During a terrifying epidemic in the south, Bobby races his wife to the hospital in a desperate attempt to save her life and the life of their unborn child. After flipping his truck, Bobby comes to and sees that his wife is missing. Now he must set out to find his wife amongst a plague ridden landscape before it's too late.
"Velvet Road" is a 2011/2012 short film from director L. Gustavo Cooper and Fat Screaming Baby Productions. This 13 minute short film looks to bring back societal issues with it's horror and leave behind the exhausted zombie horde scenarios and the comedy element. Overall, "Velvet Road" is a great short film and well executed minimalist horror movie. I honestly believe short films are a more difficult medium to get right because you have to do the same things that a feature does, only in far less time.
With only three characters and very little exposition given on the circumstances of the story with "Velvet Road", it was still an engaging watch that, admittedly, had me wanting more. Even though I'm not a zombie-film fan by any stretch, especially with today's movies. The reason I enjoyed it is because "Velvet Road" focuses on the character Bobby and him trying to save his wife from this unknown epidemic. There is some minor zombie action in the movie but it only occurs to serve to the themes of the movie, it's not the focal point. It's a good character piece that was far more interesting to watch as opposed to the usual flesh tearing and exploding heads.

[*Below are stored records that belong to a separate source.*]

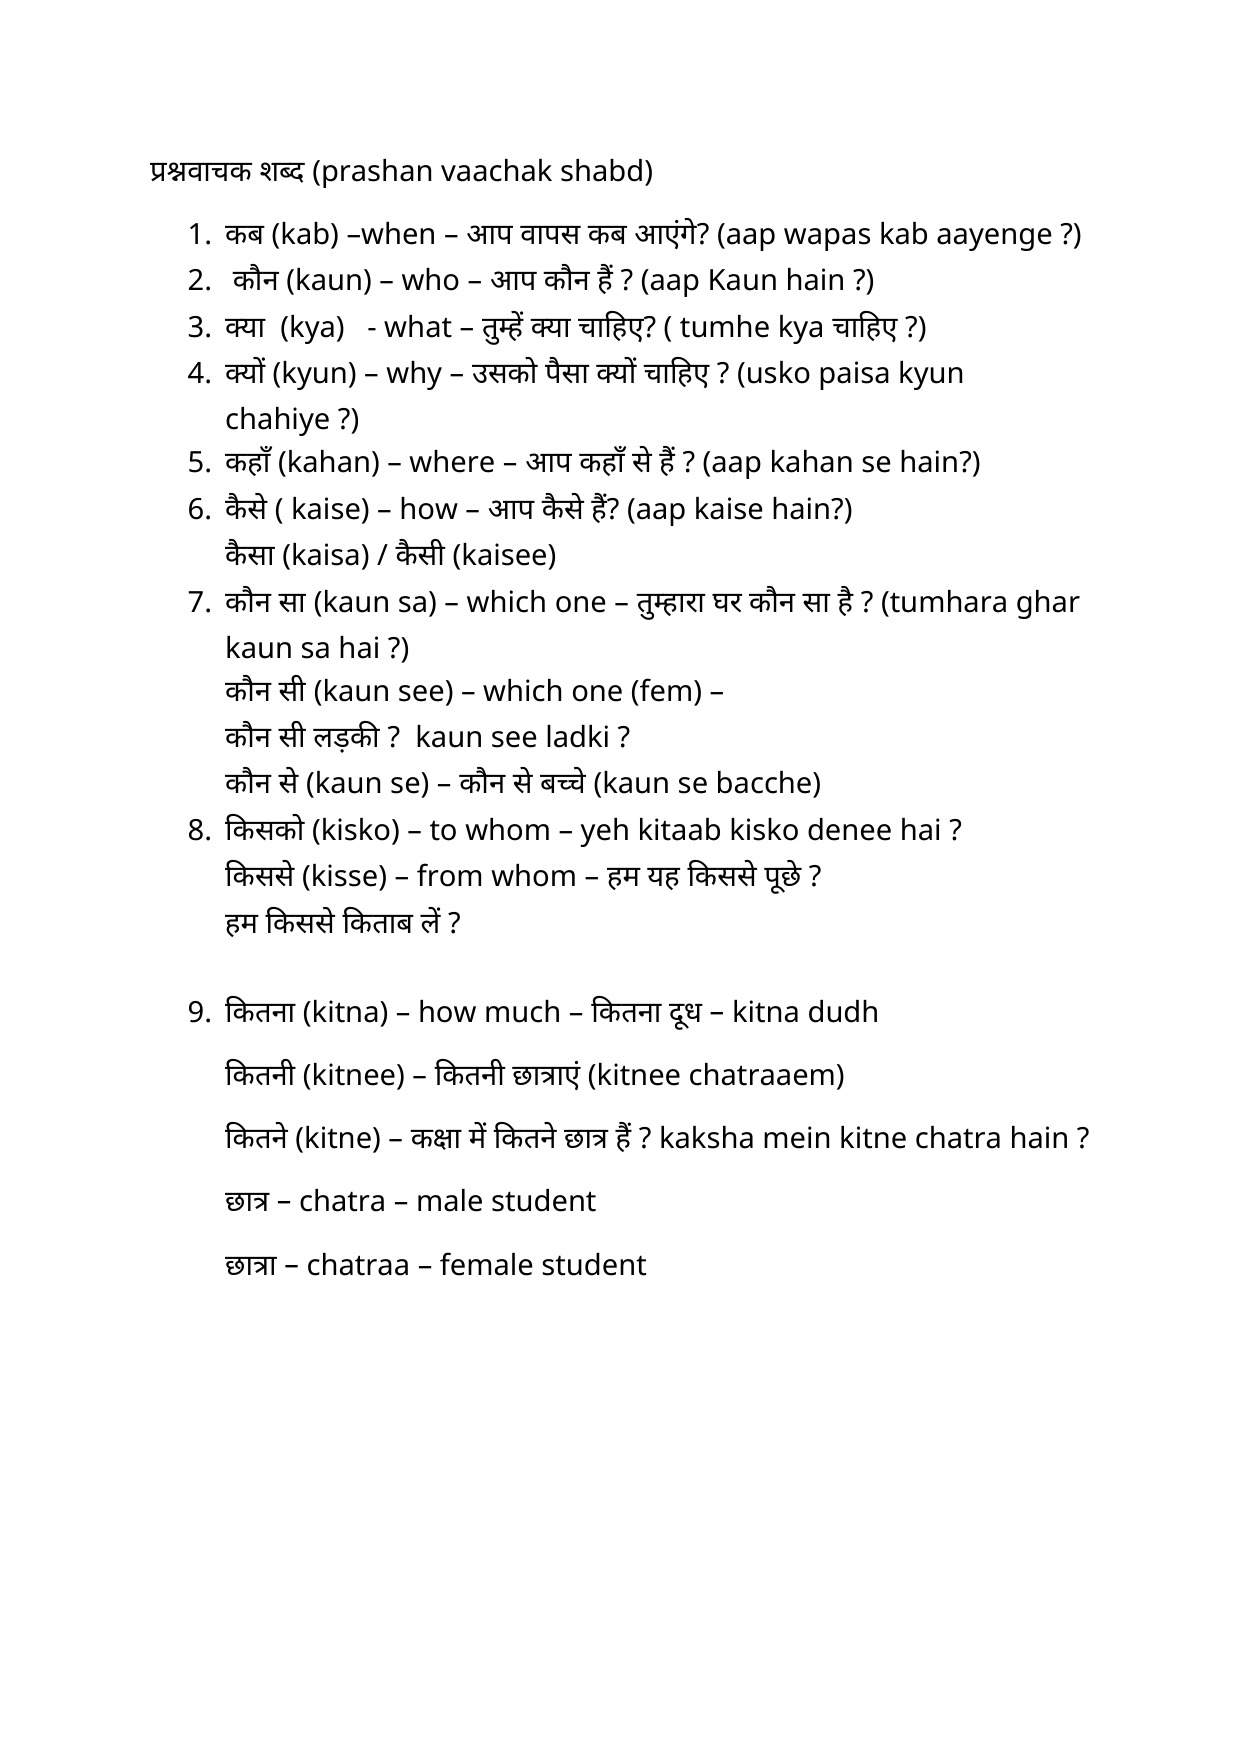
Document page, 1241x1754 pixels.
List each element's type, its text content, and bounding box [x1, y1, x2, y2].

list कौन सी लड़की ? kaun see ladki ? [225, 716, 1090, 759]
list किसको (kisko) – to whom – yeh kitaab kisko denee hai ? [187, 809, 1090, 852]
list किससे (kisse) – from whom – हम यह किससे पूछे ? [225, 856, 1090, 899]
list हम किससे किताब लें ? [225, 902, 1090, 945]
list कौन (kaun) – who – आप कौन हैं ? (aap Kaun hain ?) [187, 259, 1090, 303]
list कौन सी (kaun see) – which one (fem) – [225, 670, 1090, 713]
text प्रश्नवाचक शब्द (prashan vaachak shabd) [150, 150, 1090, 193]
list कहाँ (kahan) – where – आप कहाँ से हैं ? (aap kahan se hain?) [187, 441, 1090, 484]
list कैसा (kaisa) / कैसी (kaisee) [225, 534, 1090, 577]
text कितनी (kitnee) – कितनी छात्राएं (kitnee chatraaem) [225, 1054, 1090, 1097]
list कैसे ( kaise) – how – आप कैसे हैं? (aap kaise hain?) [187, 488, 1090, 531]
text छात्रा – chatraa – female student [225, 1244, 1090, 1287]
text छात्र – chatra – male student [225, 1181, 1090, 1224]
list कौन से (kaun se) – कौन से बच्चे (kaun se bacche) [225, 763, 1090, 806]
list कब (kab) –when – आप वापस कब आएंगे? (aap wapas kab aayenge ?) [187, 213, 1090, 256]
list कौन सा (kaun sa) – which one – तुम्हारा घर कौन सा है ? (tumhara ghar kaun sa hai ?) [187, 581, 1090, 667]
text कितने (kitne) – कक्षा में कितने छात्र हैं ? kaksha mein kitne chatra hain ? [225, 1118, 1090, 1161]
list क्यों (kyun) – why – उसको पैसा क्यों चाहिए ? (usko paisa kyun chahiye ?) [187, 352, 1090, 438]
list क्या (kya) - what – तुम्हें क्या चाहिए? ( tumhe kya चाहिए ?) [187, 306, 1090, 349]
list कितना (kitna) – how much – कितना दूध – kitna dudh [187, 991, 1090, 1034]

My only issue with "Velvet Road", and is probably more nitpicking than anything else. Is that the movie takes place in the 60's and the racial tension of that time is meant to add to the hysteria and paranoia that comes with the zombie territory. With a well placed audio cue from a radio broadcast that plays during the opening credits, where an announcer places the fault of the zombie epidemic with African-Americans. But when Bobby comes across Miles, who's handcuffed to the door of a police car, their interaction doesn't come off as racially charged. Bobby is, of course, hesitant of Miles thinking he is infected but the scene plays out as the typical infected/not-infected argument that occurs between two characters in every zombie movie. Certainly not a major issue -- probably more of a personal grievance than anything else.
It was hard for me to really get into "Velvet Road" only because I am completely burned out on the zombie sub-genre and pop-culture's obsession with the undead. It seems to be the only reason why I didn't enjoy the movie as much as everyone else has. (I think I enjoyed this movie more because of the quality in production and creation, rather than the movie itself.) However, that does not change the fact that "Velvet Road" was a very well made movie. The cinematography and score/sound design were especially outstanding in the movie, and serves as a bitter reminder of what so many movies are missing these days. And in general the movie hit all the marks that it needed to: characters, story, pacing, etc. All were well done, and while some moments were a bit better than others, nothing actually fell short of being good, at the very least.. Negative feelings aside about the sub-genre, I definitely would have been happy to see "Velvet Road" go on longer (the one down side to a good short film). Instead, I'll settle on waiting for the next movie from L. Gustavo Cooper and his team that made this movie. No doubt they could put together something spectacular.